**Document passage**

Libyan political figure (born 1974)

Moussa Ibrahim Gaddafi (موسى إبراهيم; romanized also as Mussa and Musa, born 7 December 1974) is a Libyan political figure who rose to international attention in 2011 as Muammar Gaddafi's Information Minister and official spokesman, serving in this role until the government was toppled the same year in the Libyan Civil War. Ibrahim held frequent press conferences in the course of the war, denouncing rebel forces and the NATO-led military intervention, often in defiant and impassioned tones. His status and whereabouts remained unknown following the Battle of Tripoli in which the Gaddafi government was overthrown, although there were several claims and subsequent refutations of his capture. Eventually, in late 2014, it was discovered he was in Egypt before he was deported and fled to Serbia. On 12 January 2015 Moussa Ibrahim spoke publicly by video link at a political event hosted at the Committee Rooms Houses of Parliament, Westminster, London from an undisclosed location, also the Director of Private Security Company.

== Biography ==
Ibrahim was born on 7 December 1974 into Gaddafi's Qadhadhfa tribe. He studied politics at the University of Exeter in the early 2000s, where he met his future wife Julia Ramelow, a German-born theology student, with whom he has a young son. He worked on a PhD in media arts at Royal Holloway, University of London, completing his final exam in May 2010. One of Ibrahim's lecturers at the University of Exeter, Dr. Larbi Sadiki, described him as an engaging, friendly but serious student — "a nice guy but with a short fuse." He told Sky News: "I lived in London for 15 years. I know every street in London. I know how decent the British people are."

On 19 August 2011, his brother was allegedly killed by a NATO Apache helicopter in Zawiya. During the Battle of Tripoli, he called for a ceasefire and blamed NATO and the West for the situation, saying that the conflicting parties should sit down and negotiate; although he also said that thousands of professional soldiers were ready to defend Tripoli against rebel forces staging an uprising within the capital, as well those advancing towards the city from Zawiya.

After the fall of Tripoli, Ibrahim allegedly went on the run with Saif al-Islam Gaddafi and was sighted by a senior NTC field commander in Bani Walid. He was involved in negotiations with the NTC in Bani Walid and insisted that the rebels disarm before entering the town, which ultimately led to the breakdown in negotiations on 4 September 2011. Ibrahim also used local radio in Bani Walid to prevent people from surrendering to the NTC by claiming they were NATO and al-Qaeda.

**Dataset section**
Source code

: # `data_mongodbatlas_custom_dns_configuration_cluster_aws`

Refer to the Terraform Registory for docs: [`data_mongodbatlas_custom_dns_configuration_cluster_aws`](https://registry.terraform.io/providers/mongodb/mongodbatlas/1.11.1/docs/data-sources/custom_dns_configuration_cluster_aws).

**Things to do**
- a) Answer these questions from the passage about Moussa Ibrahim, one per line:
(i) At which university did Ibrahim study politics?
(ii) On what date did the negotiations in Bani Walid break down?
(iii) In which town was his brother allegedly killed on 19 August 2011?
- b) Translate this sentence from the Moussa Ibrahim passage into Spanish: "He studied politics at the University of Exeter in the early 2000s, where he met his future wife Julia Ramelow, a German-born theology student, with whom he has a young son."

**Solutions to each task**
- a)
(i) The University of Exeter
(ii) 4 September 2011
(iii) Zawiya

- b) Estudió ciencias políticas en la Universidad de Exeter a principios de la década de 2000, donde conoció a su futura esposa, Julia Ramelow, una estudiante de teología nacida en Alemania, con quien tiene un hijo pequeño.